The three-tier nested structure (\(Outward \subset Parametric \subset Universal\)) provides a clear framework for locating problems.
The distinction between PAK and PSK directly guides prompt engineering—many "unknown" problems are merely queried using suboptimal prompt formulations.
Summary Box designs facilitate a quick grasp of the core concepts in each section.

Limitations & Future Work¶

Limited discussion on MAU (knowledge unknown to humanity), stemming from the overall scarcity of research in this area.
The formalization of knowledge boundaries relies on the threshold \(\epsilon\), for which optimal selection still lacks guidance.
The survey's scope is current up to late 2024; the rapidly evolving LLM field may have advanced beyond.
The knowledge boundary under multimodal contexts is not thoroughly explored.

vs. Know-Unknown Quadrant (Yin et al. 2023): A purely conceptual framework—this work provides a formalized definition.
vs. Hallucination Surveys (Ji et al. 2023): Lacked analysis from a knowledge boundary perspective—this work establishes structural mappings.
vs.

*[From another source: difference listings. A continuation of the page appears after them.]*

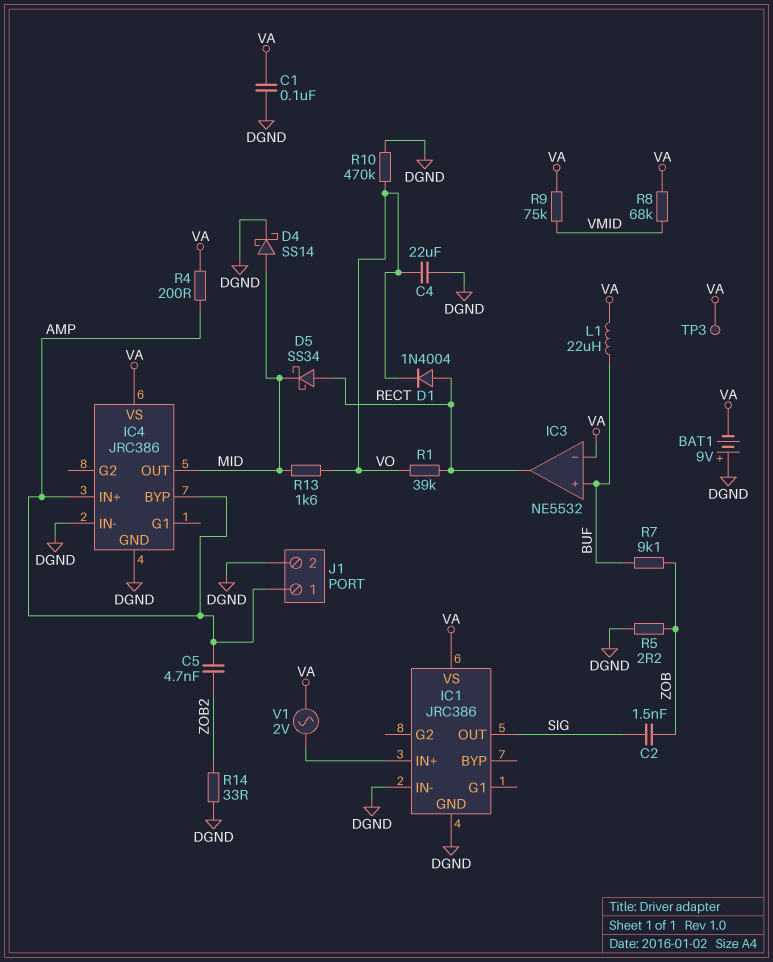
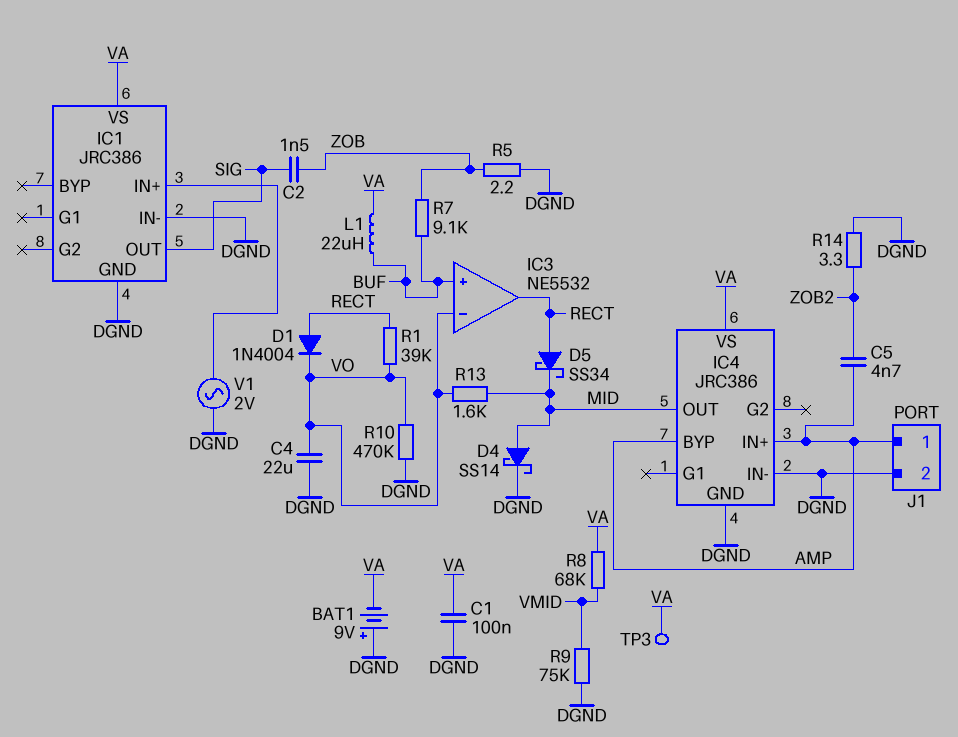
IC3 pin in-: VA -> VO
R4: 200 (AMP, VA) -> none
R9: 75k (VA, VMID) -> 75k (DGND, VMID)
R14: 33 (DGND, ZOB2) -> 3.3 (DGND, ZOB2)
V1: AC 2V (IC1/IN+, VA) -> AC 2V (DGND, IC1/IN+)

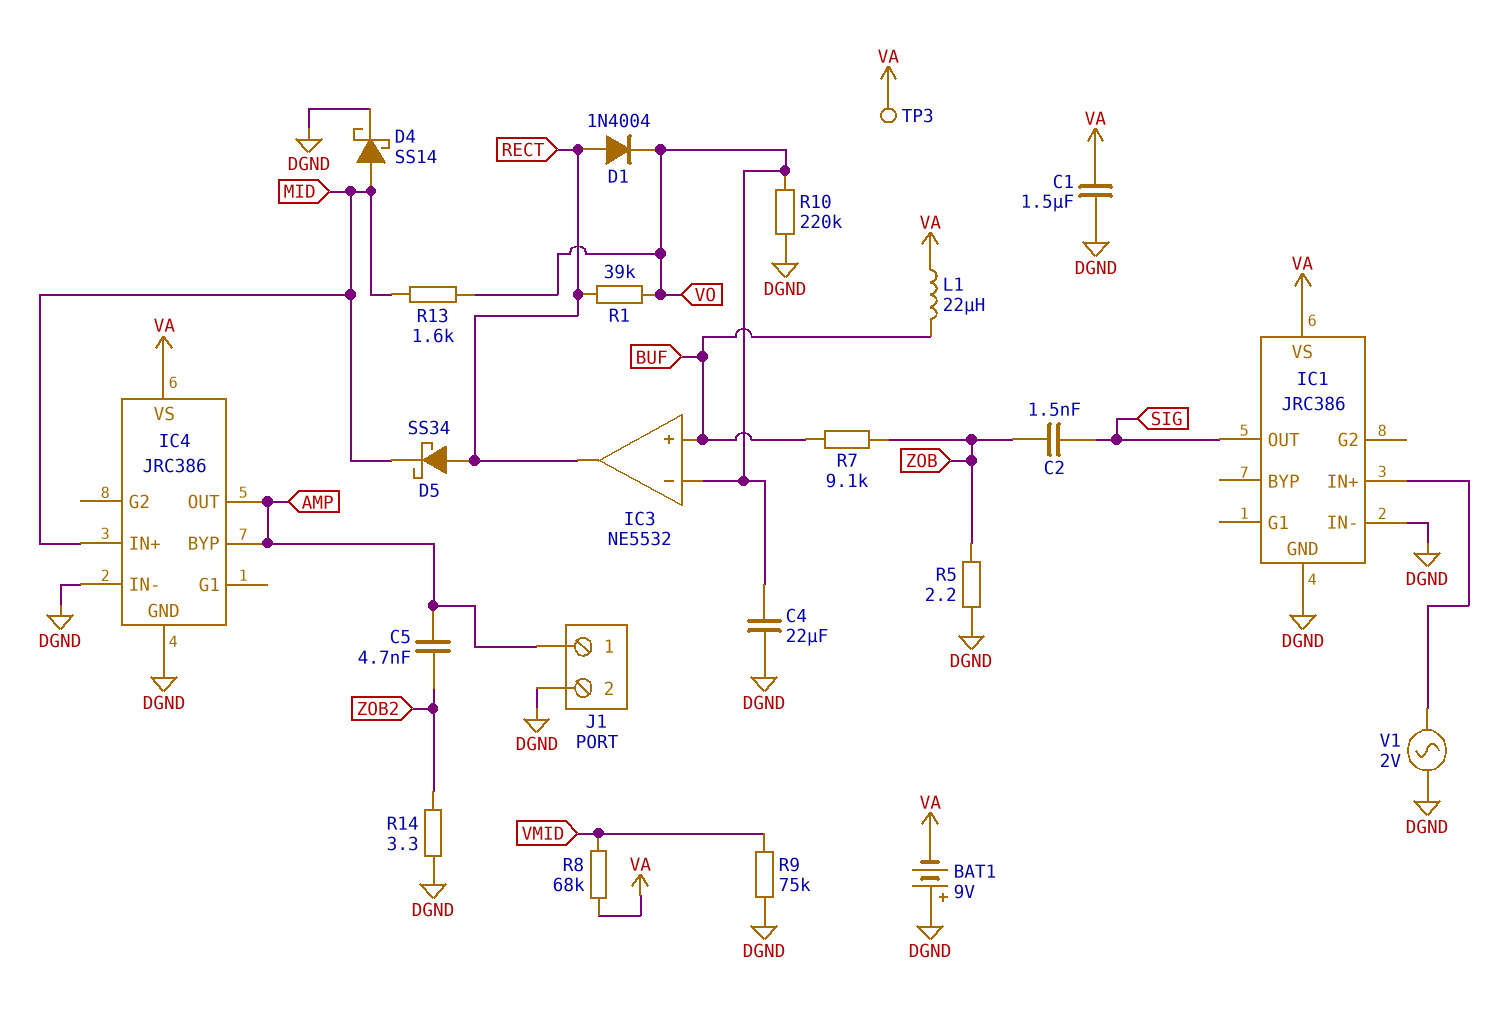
C1: 100nF (DGND, VA) -> 1.5uF (DGND, VA)
IC4 pin IN+: AMP -> MID
IC4 pin OUT: MID -> AMP
R10: 470k (DGND, VO) -> 220k (DGND, VO)

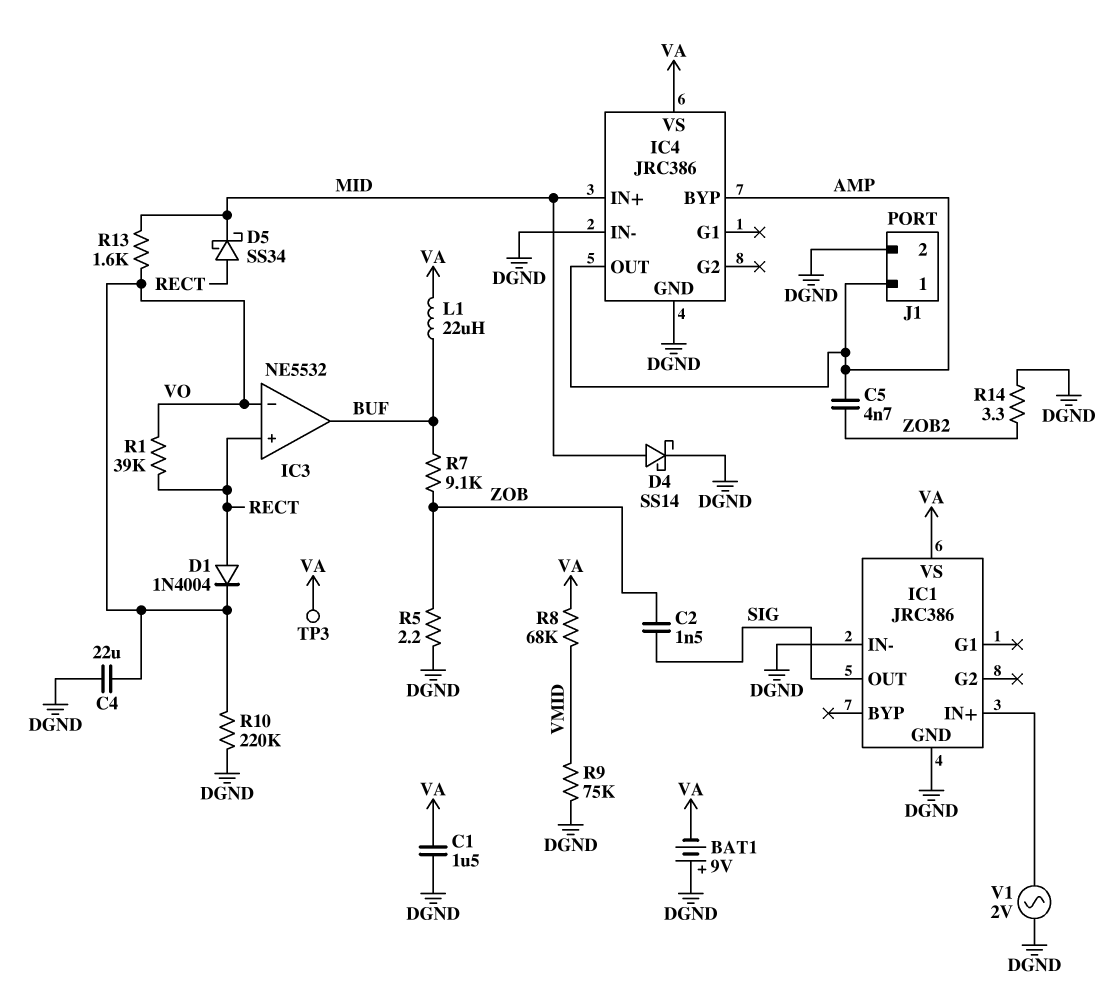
IC3 pin in+: BUF -> RECT
IC3 pin out: RECT -> BUF

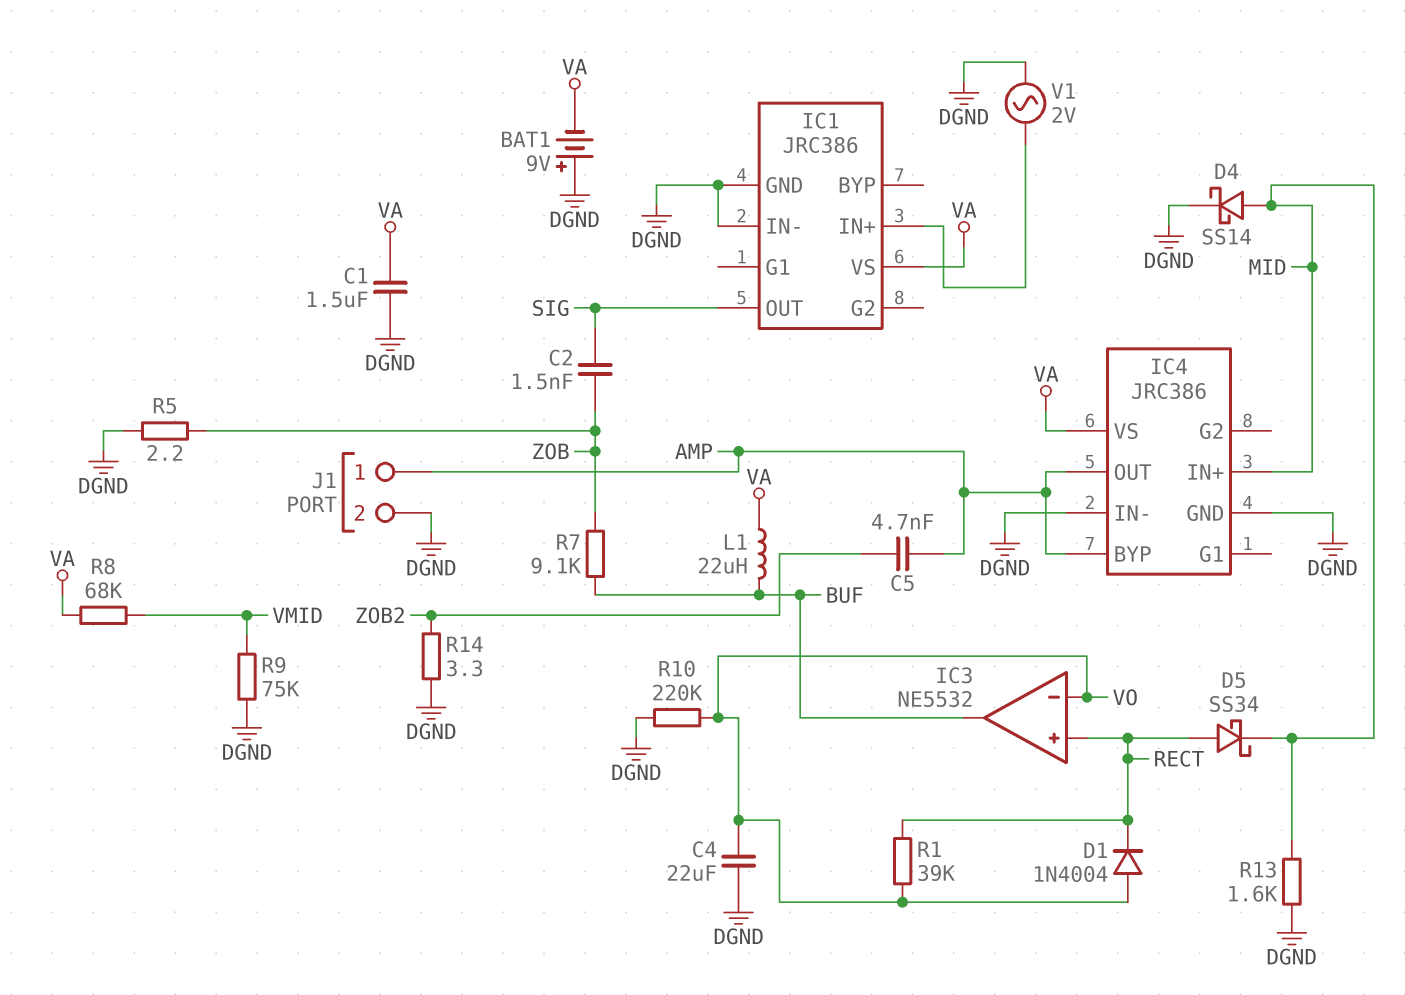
D1: diode 1N4004 (A RECT, K VO) -> diode 1N4004 (A VO, K RECT)
R13: 1.6k (MID, VO) -> 1.6k (DGND, MID)
TP3: test point (VA) -> none

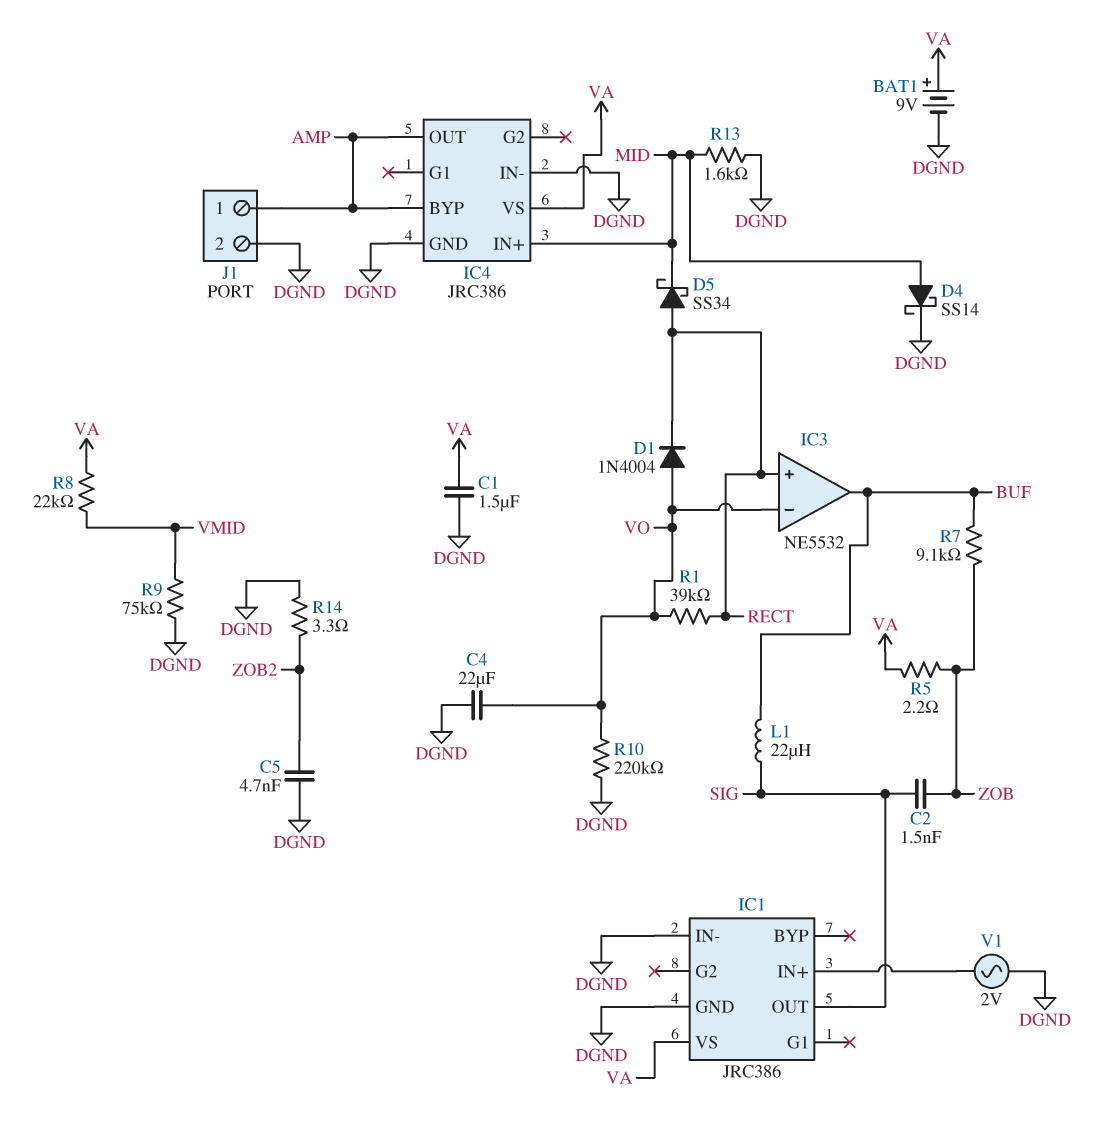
BAT1: 9V (plus DGND, minus VA) -> 9V (plus VA, minus DGND)
C5: 4.7nF (AMP, ZOB2) -> 4.7nF (DGND, ZOB2)
L1: 22uH (BUF, VA) -> 22uH (BUF, SIG)
R5: 2.2 (DGND, ZOB) -> 2.2 (VA, ZOB)
R8: 68k (VA, VMID) -> 22k (VA, VMID)

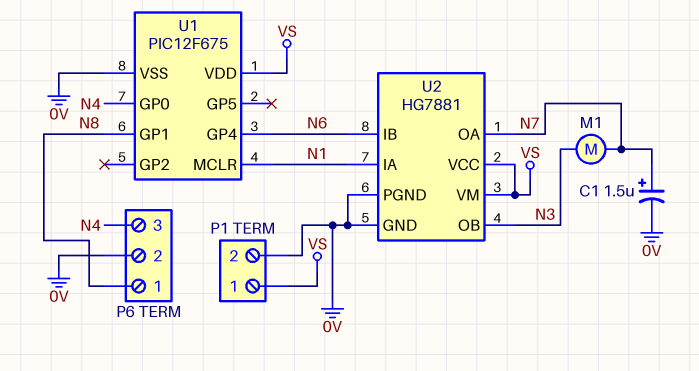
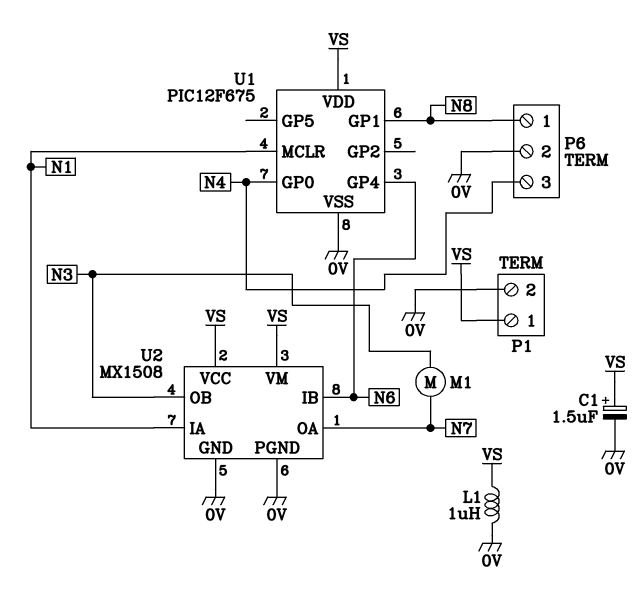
C1: 1.5uF (plus N7, minus 0V) -> 1.5uF (plus VS, minus 0V)
L1: none -> 1uH (0V, VS)
U2: HG7881 -> MX1508

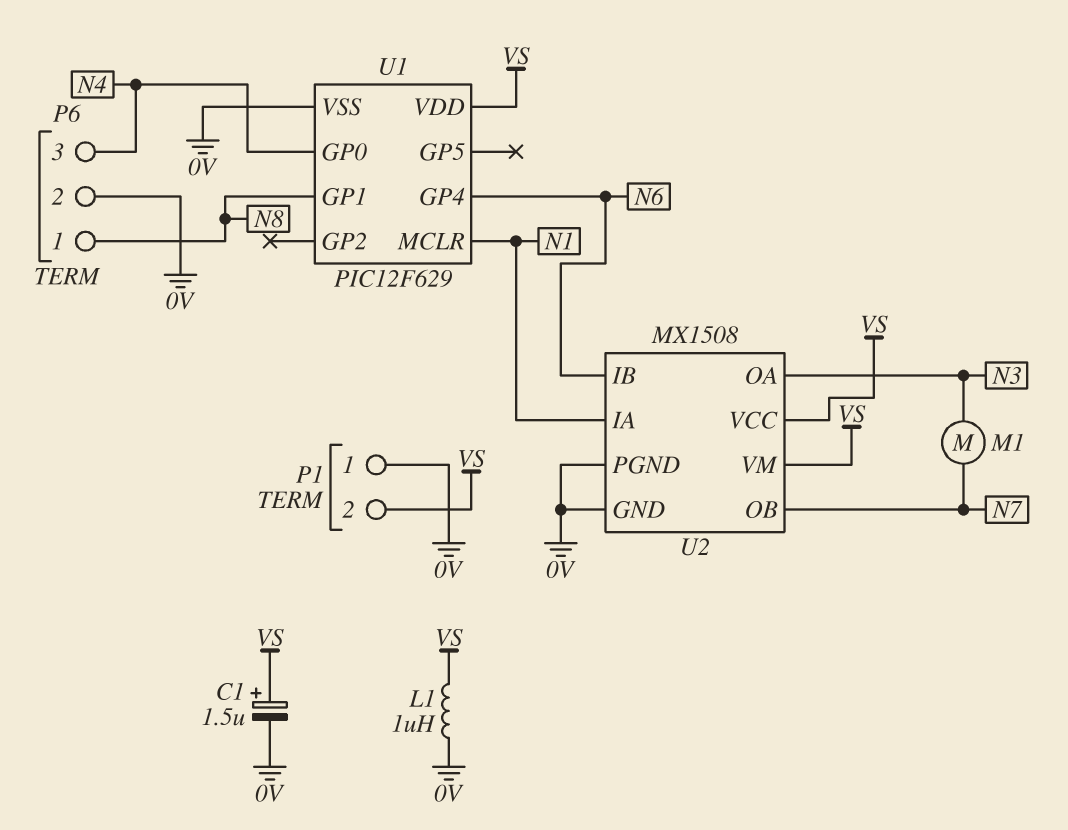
P1 pin 1: VS -> 0V
P1 pin 2: 0V -> VS
U1: PIC12F675 -> PIC12F629
U2 pin OA: N7 -> N3
U2 pin OB: N3 -> N7

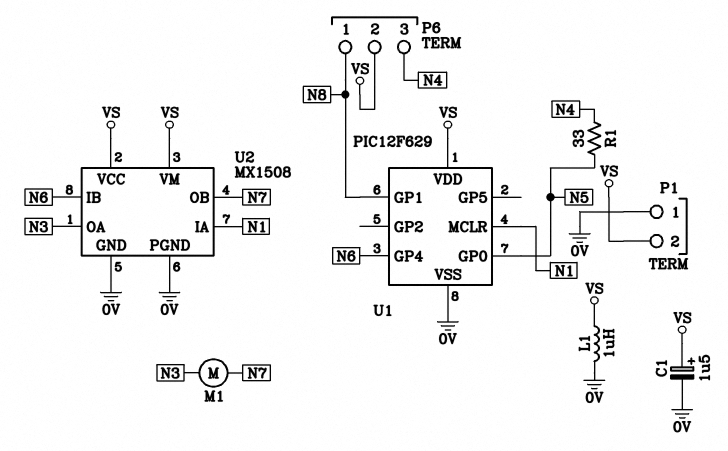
P6 pin 2: 0V -> VS
R1: none -> 33 (N4, N5)
U1 pin GP0: N4 -> N5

Semantic Entropy (Kuhn et al. 2023): A specific methodology—this work provides a comprehensive categorization framework.
Insight: Identifying knowledge boundaries is a crucial first step for reliable LLM deployment—knowing "what the model does not know" is more important than merely teaching it "to know more."

Rating¶

Novelty: ⭐⭐⭐⭐ The formalized defining framework presents original contributions.
Experimental Thoroughness: ⭐⭐⭐⭐⭐ Systematically comprehensive, spanning from motivation to identification and mitigation.
Writing Quality: ⭐⭐⭐⭐⭐ Well-structured, with helpful Summary Boxes.
Value: ⭐⭐⭐⭐⭐ Offers direct guiding significance for improving LLM reliability.